Allen Jones and the Illusion of Space

Allen Jones and the Illusion of Space

Using a visual language adapted from American advertising, Jones creates a world of fragmented tension.

Using a visual language adapted from American advertising, Jones creates a world of fragmented tension.

 Allen Jones, Private Collection 
© Allen Jones, Image: Bridgeman Images

Allen Jones Encore, 1977

Allen Jones enrolled in the Royal College of Art in 1959 at the age of 22, where he studied under Richard Hamilton alongside a group of young, imaginative and inordinately talented contemporaries such as R.B. Kitaj, Peter Phillips and David Hockney. This intellectual and artistic milieu established a generation of artists who would become instrumental in the birth of the nascent British Pop Art movement. Following his expulsion from the Royal College after only one year, Jones embarked on a formative trip to the US in the 1960s, including a stay in New York during the height of American Pop. Jones’s early work became heavily influenced by the sleek imagery of contemporary American advertisements and pin-ups. Upon his return to London, Jones explored a variety of media including sculpture and four-dimensional representation.

James Rosenquist Untitled (Blue Sky), 1962 © James Rosenquist/VAGA 

In Encore (1977) Jones’ exploration of the female form, namely the elongated leg, is the central focus, creating implicit tension through the poised, high arch of the dancer’s foot. The abstracted sensuality of Encore invites a comparison with another pioneer of the American pop art movement, James Rosenquist, whose abstracted aesthetic language similarly incorporated fragments of advertising, automobiles, food and cut out figures to create surreal re-imaginings of postwar America. In both artists’ works, abstraction is not an end in and of itself but is instead reflective of the Modernist tradition of using abstraction to convey emotional and thematic concerns.

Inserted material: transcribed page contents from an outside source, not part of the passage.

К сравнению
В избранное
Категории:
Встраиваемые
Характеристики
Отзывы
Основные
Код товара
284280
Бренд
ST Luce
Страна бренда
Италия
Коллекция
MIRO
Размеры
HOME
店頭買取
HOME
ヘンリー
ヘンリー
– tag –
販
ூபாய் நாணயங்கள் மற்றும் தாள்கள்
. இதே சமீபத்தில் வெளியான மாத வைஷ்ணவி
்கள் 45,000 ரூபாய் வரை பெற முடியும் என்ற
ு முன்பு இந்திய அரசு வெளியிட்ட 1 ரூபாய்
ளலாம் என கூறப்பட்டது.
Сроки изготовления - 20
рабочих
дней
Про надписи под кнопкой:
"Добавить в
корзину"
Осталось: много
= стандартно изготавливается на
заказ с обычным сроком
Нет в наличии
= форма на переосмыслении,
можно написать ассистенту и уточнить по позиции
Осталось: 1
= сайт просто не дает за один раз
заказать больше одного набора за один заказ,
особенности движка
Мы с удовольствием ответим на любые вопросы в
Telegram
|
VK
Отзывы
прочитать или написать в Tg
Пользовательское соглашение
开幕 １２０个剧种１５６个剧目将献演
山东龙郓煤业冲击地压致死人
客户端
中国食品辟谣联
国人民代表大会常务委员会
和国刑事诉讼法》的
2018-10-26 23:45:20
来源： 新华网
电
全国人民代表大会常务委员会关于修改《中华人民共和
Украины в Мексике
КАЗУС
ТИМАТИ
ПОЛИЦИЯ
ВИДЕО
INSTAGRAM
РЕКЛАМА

Through the 20th century artists have been preoccupied with balancing the illusion inherent in image making with the need to recognise the objective fact of the canvas as being part of the picture. 'Encore' plays with this idea with the sphere bulging into our space. Colour aids the illusion as well as the geometry of the image that balances the sphere on the very threshold of the canvas. — Allen Jones

Detail from Encore by Allen Jones

Key to Jones’s depictions of legs are the inherent improbability of his compositions, as evidenced in the structural intrique created by the pivotal, precariously balanced foot. Poised en pointe on top of a sphere and teetering on the edge of a fall, the dancer’s legs are enclosed by the sweeping balletic arch of a quarter circle, suggestive of both a delicate transparent skirt or a cartoonish signifier for movement. The scene is rendered in strikingly flat, saturated block colors that create a chromatic intensity reminiscent of the Pop Art movement. The subsequent two-dimensionality of the shapes, their illusionistic shadows and spotlighting and the incompleteness of the heavily-stylized human figure all work counterintuitively against the implicit tension created by the possibility of the performer’s fall. The scene is at once static, precarious and wholly imaginary – a geometric quandary that creates a visual scepticism in the viewer which perfectly accords with the experience of viewing an illusory circus performance.

Writing on the recurring motif in his painting of female legs balancing on a sphere, Jones notes ‘I liked the idea that the picture contained information that was manifestly untrue: the sphere painted so that it defies the picture surface. The figure standing on it accentuated the fact that it is existing in an illusionistic space by definition.’